START Provided material
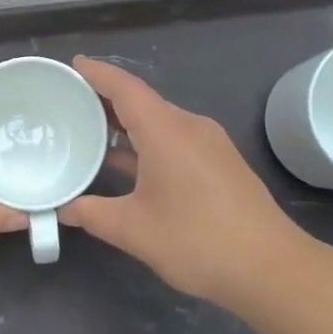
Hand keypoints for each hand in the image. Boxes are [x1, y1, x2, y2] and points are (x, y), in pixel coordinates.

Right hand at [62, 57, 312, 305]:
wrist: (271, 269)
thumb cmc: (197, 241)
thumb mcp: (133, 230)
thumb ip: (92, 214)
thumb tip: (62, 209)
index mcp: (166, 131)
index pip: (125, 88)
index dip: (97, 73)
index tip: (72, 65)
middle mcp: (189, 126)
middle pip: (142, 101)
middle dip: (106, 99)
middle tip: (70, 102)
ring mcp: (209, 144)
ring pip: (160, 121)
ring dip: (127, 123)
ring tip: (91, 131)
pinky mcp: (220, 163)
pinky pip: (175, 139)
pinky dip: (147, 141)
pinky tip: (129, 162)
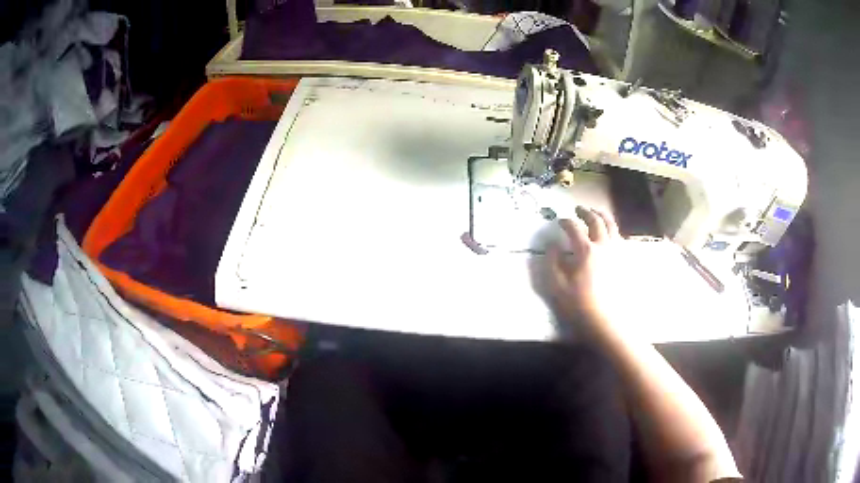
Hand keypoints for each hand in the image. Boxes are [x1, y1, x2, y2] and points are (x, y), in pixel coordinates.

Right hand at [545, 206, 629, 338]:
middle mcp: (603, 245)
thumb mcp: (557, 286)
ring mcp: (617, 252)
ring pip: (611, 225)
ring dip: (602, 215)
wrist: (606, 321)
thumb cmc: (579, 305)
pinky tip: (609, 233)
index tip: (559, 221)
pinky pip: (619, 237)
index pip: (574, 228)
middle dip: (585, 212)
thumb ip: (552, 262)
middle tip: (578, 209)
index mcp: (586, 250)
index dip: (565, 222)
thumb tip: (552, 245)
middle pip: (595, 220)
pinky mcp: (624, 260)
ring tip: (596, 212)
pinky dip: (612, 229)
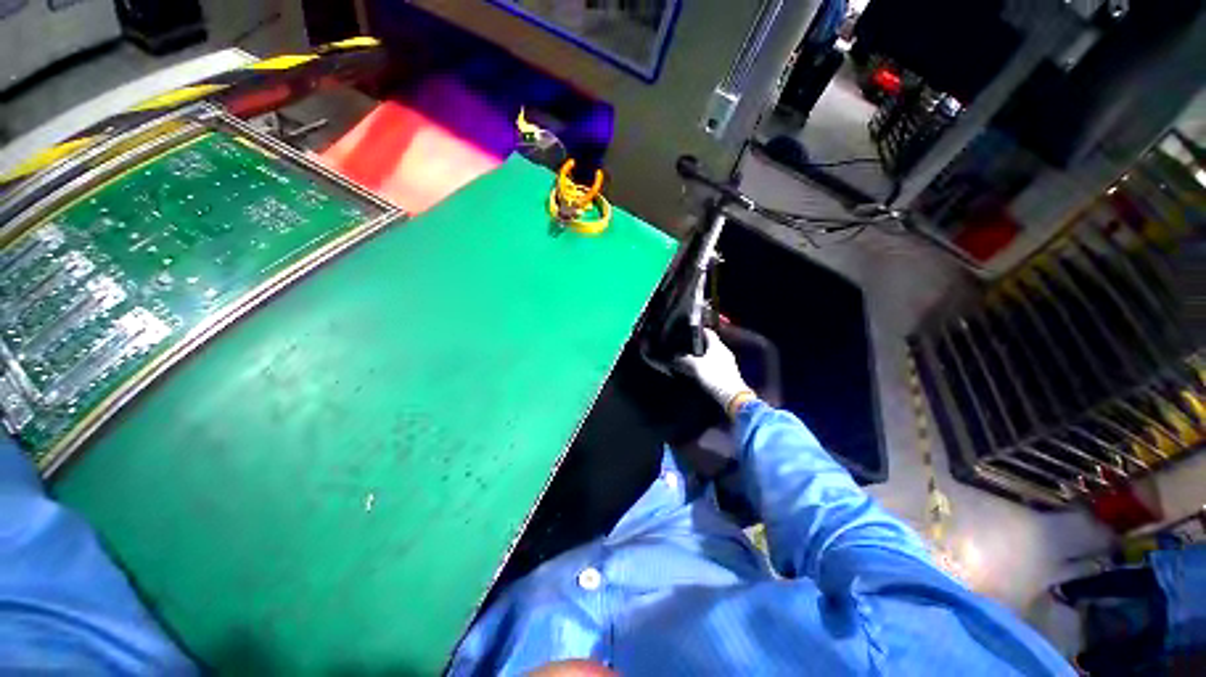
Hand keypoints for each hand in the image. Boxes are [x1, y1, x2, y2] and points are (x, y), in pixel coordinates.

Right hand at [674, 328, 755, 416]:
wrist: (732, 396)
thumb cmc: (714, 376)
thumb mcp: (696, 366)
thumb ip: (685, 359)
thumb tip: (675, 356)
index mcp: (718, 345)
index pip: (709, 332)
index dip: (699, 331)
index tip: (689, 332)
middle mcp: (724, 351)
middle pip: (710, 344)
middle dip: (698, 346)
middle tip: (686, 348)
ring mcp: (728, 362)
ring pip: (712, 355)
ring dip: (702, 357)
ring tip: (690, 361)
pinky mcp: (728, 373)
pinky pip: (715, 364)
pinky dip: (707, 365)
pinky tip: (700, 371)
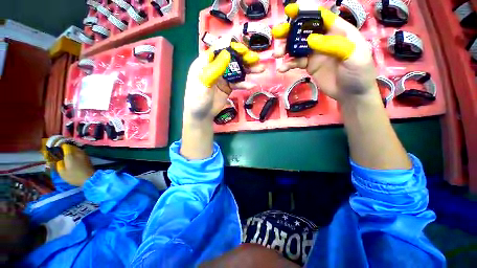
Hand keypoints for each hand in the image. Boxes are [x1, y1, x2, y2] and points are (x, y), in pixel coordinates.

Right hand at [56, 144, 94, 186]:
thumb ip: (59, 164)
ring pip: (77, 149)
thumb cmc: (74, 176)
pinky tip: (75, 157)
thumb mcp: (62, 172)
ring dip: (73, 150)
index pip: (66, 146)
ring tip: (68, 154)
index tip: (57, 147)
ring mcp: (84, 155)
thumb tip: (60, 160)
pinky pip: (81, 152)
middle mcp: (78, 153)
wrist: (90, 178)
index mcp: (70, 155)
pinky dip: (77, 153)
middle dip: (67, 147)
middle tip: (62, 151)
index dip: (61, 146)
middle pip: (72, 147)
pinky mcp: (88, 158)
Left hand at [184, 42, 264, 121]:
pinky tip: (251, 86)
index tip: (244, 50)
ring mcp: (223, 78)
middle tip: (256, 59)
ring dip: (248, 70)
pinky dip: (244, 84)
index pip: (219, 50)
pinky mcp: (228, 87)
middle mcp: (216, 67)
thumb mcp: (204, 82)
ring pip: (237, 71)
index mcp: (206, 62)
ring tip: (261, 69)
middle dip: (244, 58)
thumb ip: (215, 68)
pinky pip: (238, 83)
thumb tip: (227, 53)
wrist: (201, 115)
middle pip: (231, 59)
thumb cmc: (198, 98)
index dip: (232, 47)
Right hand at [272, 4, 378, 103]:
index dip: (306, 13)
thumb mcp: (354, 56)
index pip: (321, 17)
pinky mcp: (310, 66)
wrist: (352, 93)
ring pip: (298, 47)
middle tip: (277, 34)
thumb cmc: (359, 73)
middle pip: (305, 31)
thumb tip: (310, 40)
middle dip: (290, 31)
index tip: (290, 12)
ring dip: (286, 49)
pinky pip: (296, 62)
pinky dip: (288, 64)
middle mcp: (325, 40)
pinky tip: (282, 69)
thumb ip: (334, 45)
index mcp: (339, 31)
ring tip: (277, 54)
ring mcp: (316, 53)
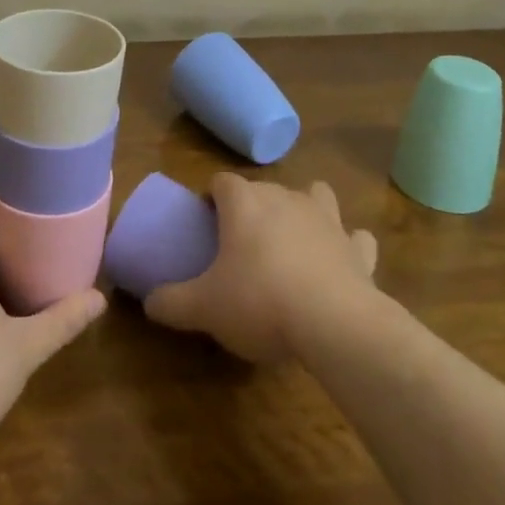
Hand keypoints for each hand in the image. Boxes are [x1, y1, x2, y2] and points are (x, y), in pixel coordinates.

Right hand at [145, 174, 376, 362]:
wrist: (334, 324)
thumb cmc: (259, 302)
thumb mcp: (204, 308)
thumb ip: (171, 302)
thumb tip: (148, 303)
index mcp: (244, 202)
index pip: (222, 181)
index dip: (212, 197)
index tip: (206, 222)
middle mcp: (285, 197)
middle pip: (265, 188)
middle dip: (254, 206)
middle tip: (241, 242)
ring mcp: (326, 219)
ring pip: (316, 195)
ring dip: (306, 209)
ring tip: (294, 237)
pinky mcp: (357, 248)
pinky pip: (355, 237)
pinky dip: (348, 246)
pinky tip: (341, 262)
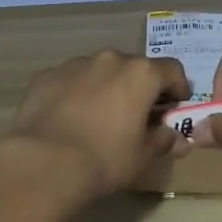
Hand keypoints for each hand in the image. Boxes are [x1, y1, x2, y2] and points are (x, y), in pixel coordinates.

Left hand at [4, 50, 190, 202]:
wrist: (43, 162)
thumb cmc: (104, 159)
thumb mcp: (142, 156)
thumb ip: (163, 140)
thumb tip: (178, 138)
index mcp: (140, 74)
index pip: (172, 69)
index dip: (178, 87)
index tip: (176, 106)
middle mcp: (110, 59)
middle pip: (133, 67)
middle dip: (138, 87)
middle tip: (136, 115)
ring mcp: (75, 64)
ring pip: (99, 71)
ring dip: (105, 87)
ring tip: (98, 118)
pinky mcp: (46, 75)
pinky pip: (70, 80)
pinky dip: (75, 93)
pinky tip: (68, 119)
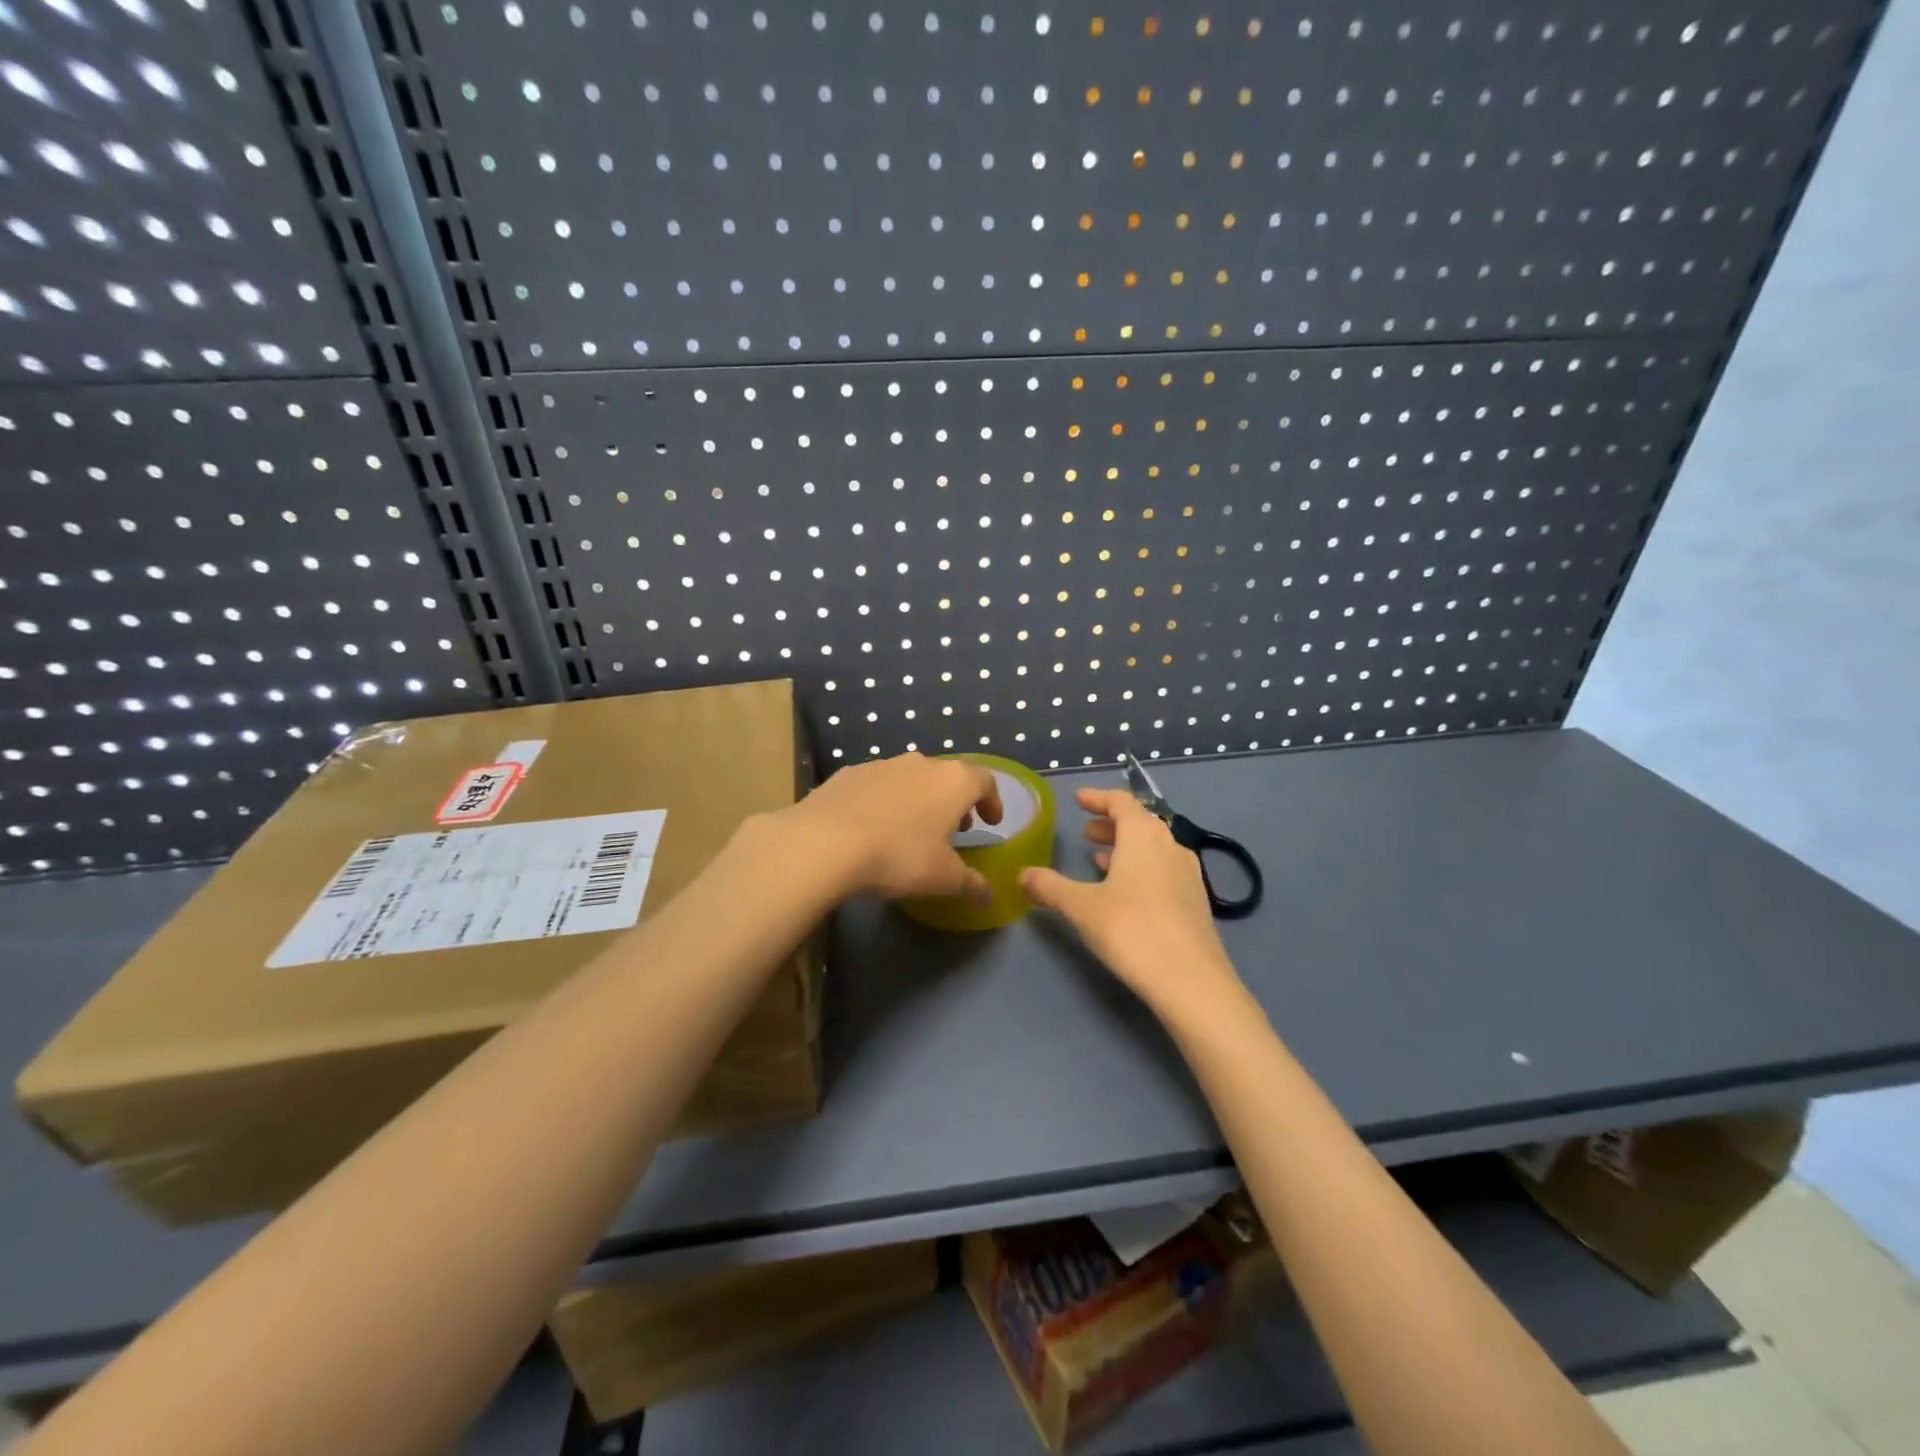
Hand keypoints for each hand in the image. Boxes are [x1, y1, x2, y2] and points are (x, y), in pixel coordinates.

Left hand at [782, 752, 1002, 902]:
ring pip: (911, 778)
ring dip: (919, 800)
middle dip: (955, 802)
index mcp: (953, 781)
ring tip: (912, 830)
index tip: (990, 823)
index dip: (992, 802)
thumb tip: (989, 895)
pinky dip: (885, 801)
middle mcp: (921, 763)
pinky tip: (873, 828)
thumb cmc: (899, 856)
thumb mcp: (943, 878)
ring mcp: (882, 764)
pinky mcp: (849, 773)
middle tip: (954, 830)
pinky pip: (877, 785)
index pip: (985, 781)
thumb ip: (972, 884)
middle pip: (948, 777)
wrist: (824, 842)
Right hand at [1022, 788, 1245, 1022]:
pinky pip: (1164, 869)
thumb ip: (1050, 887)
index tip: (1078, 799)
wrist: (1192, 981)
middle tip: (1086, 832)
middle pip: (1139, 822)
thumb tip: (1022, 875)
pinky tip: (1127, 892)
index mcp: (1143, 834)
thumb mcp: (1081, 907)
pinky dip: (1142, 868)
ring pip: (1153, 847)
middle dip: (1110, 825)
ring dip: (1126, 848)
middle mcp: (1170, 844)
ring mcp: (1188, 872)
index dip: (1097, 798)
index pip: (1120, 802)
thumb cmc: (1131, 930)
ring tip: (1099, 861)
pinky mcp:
END Provided material
Using the entries above, transcribe every line from the line containing "ring dip: (127, 123)" through the line containing "index tip: (559, 221)". Do not copy pictures.

ring dip: (127, 123)
ring tip: (91, 131)
pinky mcp: (220, 163)
pinky pip: (175, 139)
pinky dip: (147, 141)
pinky tip: (129, 162)
Hand keypoints for each hand in the image. Boxes are [x1, y1, x2, y2] and points are (x, y), in pixel coordinates.

Right hand at [545, 206, 629, 338]:
middle mcp: (603, 245)
thumb mcp: (557, 286)
ring mcp: (617, 252)
ring pip: (611, 225)
ring dip: (602, 215)
wrist: (606, 321)
thumb cmc: (579, 305)
pinky tip: (609, 233)
index tip: (559, 221)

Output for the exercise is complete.